Selected passage:
# Named Entity Recognition — Workbook Solutions

In this lesson, we're going to learn about a text analysis method called *Named Entity Recognition* (NER). This method will help us computationally identify people, places, and things (of various kinds) in a text or collection of texts.

*Note: You can explore this [workbook](https://mybinder.org/v2/gh/INFO1350/Intro-CA-SP21/master?urlpath=lab/tree/book/05-Text-Analysis/05.5-Named-Entity-Recognition-WORKBOOK.ipynb) in the cloud via Binder.*

---

## Install spaCy and Download Language Model

We need to install spaCy and the English-language model (`en_core_web_sm`). This is the model that was trained on the annotated "OntoNotes" corpus.

What needs to be done: Please duplicate everything in the named entity recognition workbook from "# Named Entity" down to "collection of texts.".

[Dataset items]

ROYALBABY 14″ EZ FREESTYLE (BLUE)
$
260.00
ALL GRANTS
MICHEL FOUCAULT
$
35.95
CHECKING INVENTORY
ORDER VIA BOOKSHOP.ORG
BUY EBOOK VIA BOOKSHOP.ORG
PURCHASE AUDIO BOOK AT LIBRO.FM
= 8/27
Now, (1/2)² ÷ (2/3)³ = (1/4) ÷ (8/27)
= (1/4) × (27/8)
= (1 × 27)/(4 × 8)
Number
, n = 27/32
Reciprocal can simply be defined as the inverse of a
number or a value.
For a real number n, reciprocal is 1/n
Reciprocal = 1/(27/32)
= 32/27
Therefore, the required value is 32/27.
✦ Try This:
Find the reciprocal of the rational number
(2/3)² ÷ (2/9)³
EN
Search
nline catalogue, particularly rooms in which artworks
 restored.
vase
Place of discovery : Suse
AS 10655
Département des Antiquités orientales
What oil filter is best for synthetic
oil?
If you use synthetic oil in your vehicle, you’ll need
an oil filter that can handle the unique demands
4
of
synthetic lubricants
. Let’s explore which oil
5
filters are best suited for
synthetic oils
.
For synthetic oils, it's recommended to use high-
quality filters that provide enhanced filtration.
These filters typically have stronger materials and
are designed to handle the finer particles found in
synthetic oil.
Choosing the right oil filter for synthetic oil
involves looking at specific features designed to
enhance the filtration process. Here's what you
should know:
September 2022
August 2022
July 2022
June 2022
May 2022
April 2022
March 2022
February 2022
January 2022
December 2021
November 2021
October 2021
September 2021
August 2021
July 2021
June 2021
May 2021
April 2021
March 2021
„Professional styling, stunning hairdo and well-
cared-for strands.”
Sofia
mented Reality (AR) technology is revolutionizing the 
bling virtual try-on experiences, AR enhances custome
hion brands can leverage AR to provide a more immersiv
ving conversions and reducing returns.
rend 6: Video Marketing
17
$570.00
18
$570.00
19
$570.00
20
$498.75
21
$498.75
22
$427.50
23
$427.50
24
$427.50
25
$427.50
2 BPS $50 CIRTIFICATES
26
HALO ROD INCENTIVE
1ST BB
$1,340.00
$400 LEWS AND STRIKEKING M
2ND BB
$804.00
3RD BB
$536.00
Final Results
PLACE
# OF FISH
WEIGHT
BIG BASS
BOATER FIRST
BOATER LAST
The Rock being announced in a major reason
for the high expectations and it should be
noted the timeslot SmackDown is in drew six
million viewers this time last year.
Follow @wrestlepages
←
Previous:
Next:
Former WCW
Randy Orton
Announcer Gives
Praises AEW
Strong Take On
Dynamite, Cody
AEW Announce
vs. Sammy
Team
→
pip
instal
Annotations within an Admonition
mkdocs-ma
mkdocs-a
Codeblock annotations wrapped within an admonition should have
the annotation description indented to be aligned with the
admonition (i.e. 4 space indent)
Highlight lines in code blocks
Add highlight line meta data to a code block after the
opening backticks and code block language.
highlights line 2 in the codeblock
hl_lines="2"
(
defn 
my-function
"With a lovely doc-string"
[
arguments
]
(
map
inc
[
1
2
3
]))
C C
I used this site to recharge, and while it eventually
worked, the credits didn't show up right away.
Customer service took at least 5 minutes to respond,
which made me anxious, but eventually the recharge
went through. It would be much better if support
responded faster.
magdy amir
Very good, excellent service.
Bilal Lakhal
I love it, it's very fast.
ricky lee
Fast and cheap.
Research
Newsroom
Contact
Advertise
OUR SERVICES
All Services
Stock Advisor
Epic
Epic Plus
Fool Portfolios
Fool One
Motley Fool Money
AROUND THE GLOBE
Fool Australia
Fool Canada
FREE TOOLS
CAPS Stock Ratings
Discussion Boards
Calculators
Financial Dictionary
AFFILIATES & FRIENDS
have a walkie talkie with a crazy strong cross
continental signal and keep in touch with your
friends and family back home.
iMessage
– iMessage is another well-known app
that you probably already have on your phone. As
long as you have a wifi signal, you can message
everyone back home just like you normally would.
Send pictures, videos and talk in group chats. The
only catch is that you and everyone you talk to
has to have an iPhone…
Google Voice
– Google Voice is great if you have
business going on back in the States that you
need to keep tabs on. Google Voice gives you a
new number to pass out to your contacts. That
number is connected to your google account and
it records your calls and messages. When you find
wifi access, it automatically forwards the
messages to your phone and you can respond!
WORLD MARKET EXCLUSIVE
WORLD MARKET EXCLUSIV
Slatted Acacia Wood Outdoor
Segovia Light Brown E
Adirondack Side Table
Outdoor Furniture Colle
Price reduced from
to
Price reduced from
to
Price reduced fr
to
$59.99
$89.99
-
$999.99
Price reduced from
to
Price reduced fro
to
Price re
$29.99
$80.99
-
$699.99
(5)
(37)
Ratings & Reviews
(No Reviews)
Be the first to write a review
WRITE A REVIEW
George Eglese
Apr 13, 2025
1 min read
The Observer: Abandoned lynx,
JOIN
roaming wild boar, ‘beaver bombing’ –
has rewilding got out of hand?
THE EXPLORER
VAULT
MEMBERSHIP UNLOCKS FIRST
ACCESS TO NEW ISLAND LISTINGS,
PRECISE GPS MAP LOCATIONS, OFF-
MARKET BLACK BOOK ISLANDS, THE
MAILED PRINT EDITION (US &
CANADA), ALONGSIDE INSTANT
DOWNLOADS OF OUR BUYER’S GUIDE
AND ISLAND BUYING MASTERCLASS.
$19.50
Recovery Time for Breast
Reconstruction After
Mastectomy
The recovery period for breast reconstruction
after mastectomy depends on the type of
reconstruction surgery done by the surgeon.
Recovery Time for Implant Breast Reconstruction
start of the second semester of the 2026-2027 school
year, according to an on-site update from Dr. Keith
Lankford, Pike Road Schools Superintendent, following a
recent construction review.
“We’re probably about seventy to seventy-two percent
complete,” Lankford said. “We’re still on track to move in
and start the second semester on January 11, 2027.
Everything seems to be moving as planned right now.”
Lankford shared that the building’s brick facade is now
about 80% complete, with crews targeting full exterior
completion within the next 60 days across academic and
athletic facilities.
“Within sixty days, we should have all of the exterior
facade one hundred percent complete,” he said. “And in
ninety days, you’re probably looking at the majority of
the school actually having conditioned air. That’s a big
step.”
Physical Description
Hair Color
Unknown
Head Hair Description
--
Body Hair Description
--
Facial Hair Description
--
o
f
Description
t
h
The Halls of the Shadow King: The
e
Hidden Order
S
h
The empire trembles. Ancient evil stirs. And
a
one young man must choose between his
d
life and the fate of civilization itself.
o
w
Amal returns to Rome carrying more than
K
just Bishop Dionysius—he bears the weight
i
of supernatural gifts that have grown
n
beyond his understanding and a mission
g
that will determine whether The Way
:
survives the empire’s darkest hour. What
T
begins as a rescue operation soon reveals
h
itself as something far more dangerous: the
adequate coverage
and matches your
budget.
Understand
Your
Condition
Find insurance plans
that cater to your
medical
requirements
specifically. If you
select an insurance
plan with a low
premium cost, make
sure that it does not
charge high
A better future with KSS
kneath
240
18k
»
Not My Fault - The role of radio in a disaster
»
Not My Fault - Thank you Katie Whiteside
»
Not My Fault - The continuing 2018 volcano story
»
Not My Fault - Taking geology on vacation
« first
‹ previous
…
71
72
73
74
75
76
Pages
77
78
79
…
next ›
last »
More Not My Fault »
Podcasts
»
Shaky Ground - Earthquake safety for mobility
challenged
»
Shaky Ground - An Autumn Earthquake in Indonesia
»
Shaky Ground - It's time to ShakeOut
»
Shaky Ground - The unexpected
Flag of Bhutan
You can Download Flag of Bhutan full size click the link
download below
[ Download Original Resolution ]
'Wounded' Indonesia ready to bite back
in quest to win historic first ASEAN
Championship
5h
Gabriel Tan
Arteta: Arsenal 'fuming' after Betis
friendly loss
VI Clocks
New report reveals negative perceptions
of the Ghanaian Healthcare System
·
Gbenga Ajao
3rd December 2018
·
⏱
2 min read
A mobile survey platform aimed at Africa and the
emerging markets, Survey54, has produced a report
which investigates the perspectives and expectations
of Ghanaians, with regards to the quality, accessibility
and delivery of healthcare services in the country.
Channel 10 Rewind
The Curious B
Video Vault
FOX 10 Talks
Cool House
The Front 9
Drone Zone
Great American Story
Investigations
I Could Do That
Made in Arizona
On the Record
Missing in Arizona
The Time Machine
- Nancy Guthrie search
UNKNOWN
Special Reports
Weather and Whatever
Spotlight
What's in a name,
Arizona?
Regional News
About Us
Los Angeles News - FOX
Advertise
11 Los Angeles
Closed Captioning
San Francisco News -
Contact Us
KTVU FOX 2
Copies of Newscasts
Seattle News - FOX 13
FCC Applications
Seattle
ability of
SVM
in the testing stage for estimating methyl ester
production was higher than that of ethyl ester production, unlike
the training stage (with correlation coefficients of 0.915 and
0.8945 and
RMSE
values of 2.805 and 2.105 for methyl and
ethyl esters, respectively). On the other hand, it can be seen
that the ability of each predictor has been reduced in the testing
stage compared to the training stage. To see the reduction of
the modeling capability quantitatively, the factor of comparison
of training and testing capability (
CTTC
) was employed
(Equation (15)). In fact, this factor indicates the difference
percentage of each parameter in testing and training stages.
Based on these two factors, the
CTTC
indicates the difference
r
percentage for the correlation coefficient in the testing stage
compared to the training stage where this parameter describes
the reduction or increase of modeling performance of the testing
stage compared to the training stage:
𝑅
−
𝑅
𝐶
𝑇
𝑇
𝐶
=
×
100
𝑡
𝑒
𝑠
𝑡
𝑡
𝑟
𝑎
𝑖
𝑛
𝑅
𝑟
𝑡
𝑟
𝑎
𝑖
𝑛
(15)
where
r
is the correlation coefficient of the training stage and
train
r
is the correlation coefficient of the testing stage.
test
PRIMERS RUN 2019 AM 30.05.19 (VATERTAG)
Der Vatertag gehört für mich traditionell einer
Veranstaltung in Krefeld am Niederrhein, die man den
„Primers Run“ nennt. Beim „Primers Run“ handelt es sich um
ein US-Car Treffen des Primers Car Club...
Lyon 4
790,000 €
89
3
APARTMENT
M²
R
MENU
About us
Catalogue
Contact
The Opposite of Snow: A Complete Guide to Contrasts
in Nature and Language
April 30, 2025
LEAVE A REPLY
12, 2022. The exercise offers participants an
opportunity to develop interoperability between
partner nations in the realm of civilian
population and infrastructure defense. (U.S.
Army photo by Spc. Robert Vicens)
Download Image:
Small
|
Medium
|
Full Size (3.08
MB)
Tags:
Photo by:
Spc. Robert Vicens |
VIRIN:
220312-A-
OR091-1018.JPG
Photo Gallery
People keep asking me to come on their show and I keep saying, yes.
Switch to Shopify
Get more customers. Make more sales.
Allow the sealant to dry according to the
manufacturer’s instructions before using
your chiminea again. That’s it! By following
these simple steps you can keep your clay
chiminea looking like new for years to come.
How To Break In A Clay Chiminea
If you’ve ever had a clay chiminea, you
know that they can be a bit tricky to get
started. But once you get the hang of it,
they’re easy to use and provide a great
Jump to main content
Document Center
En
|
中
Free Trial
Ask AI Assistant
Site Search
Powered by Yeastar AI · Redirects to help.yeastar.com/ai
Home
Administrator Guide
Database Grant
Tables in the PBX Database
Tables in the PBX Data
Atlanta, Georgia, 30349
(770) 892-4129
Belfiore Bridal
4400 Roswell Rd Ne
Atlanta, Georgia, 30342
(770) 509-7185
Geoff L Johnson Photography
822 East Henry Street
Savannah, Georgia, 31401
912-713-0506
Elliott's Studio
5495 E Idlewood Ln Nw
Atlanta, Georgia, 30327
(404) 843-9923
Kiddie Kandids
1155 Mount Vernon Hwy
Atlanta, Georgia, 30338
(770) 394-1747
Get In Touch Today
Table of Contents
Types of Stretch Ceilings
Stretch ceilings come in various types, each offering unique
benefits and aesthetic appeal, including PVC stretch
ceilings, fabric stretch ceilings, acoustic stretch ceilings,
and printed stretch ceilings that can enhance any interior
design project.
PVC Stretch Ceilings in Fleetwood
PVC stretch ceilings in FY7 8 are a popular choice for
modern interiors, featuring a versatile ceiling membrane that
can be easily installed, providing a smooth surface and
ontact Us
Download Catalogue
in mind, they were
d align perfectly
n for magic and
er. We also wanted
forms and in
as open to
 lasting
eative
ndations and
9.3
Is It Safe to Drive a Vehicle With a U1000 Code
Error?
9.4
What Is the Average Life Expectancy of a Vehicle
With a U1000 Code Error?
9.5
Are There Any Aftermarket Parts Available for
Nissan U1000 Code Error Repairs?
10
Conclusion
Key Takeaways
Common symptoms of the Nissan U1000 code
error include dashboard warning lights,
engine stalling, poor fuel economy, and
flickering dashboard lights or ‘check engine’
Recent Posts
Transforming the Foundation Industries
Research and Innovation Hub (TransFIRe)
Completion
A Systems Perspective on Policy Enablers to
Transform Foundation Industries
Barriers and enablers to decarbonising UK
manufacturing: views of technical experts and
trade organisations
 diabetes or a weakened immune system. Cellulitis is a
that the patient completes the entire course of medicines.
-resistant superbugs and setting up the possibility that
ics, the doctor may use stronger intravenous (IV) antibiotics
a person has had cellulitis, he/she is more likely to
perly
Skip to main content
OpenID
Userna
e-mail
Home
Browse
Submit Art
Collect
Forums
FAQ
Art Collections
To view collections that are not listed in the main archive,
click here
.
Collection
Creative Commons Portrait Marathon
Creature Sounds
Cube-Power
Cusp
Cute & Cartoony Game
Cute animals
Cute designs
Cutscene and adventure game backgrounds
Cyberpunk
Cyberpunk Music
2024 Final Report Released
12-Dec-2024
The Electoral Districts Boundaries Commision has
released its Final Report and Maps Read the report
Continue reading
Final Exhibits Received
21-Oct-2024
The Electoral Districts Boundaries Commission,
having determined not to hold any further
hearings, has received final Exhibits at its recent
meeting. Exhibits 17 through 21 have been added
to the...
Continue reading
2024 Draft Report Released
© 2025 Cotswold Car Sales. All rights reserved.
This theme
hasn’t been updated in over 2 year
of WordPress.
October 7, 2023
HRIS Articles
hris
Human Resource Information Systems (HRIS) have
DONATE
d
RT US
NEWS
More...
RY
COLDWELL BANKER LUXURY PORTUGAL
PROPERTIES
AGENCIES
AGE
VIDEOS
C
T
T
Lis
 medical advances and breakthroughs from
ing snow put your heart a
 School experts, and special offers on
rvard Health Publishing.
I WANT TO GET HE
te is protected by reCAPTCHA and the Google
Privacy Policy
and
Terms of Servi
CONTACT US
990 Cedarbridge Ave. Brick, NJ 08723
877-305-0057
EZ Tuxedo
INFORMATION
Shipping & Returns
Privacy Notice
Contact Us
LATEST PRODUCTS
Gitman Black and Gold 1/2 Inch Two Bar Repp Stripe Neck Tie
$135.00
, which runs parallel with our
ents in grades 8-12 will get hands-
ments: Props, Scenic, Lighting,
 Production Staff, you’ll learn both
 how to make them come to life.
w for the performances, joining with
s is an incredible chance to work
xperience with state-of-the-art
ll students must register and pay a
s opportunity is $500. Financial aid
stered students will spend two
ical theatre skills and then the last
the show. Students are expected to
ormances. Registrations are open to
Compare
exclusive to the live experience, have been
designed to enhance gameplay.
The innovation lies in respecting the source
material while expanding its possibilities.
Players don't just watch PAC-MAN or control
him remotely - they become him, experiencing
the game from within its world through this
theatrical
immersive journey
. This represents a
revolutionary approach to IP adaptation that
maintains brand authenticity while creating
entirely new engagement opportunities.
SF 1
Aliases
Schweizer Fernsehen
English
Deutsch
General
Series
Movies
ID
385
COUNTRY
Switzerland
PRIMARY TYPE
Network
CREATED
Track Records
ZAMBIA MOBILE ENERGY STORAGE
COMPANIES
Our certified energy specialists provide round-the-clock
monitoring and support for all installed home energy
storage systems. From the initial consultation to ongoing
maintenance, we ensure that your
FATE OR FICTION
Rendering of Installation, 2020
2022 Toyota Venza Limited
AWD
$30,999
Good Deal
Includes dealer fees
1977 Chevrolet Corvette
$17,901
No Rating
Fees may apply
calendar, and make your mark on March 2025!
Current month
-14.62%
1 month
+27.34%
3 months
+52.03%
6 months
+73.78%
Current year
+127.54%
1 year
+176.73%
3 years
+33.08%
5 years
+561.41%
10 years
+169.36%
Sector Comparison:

Problem solution:
# Named Entity Recognition — Workbook Solutions

In this lesson, we're going to learn about a text analysis method called *Named Entity Recognition* (NER). This method will help us computationally identify people, places, and things (of various kinds) in a text or collection of texts.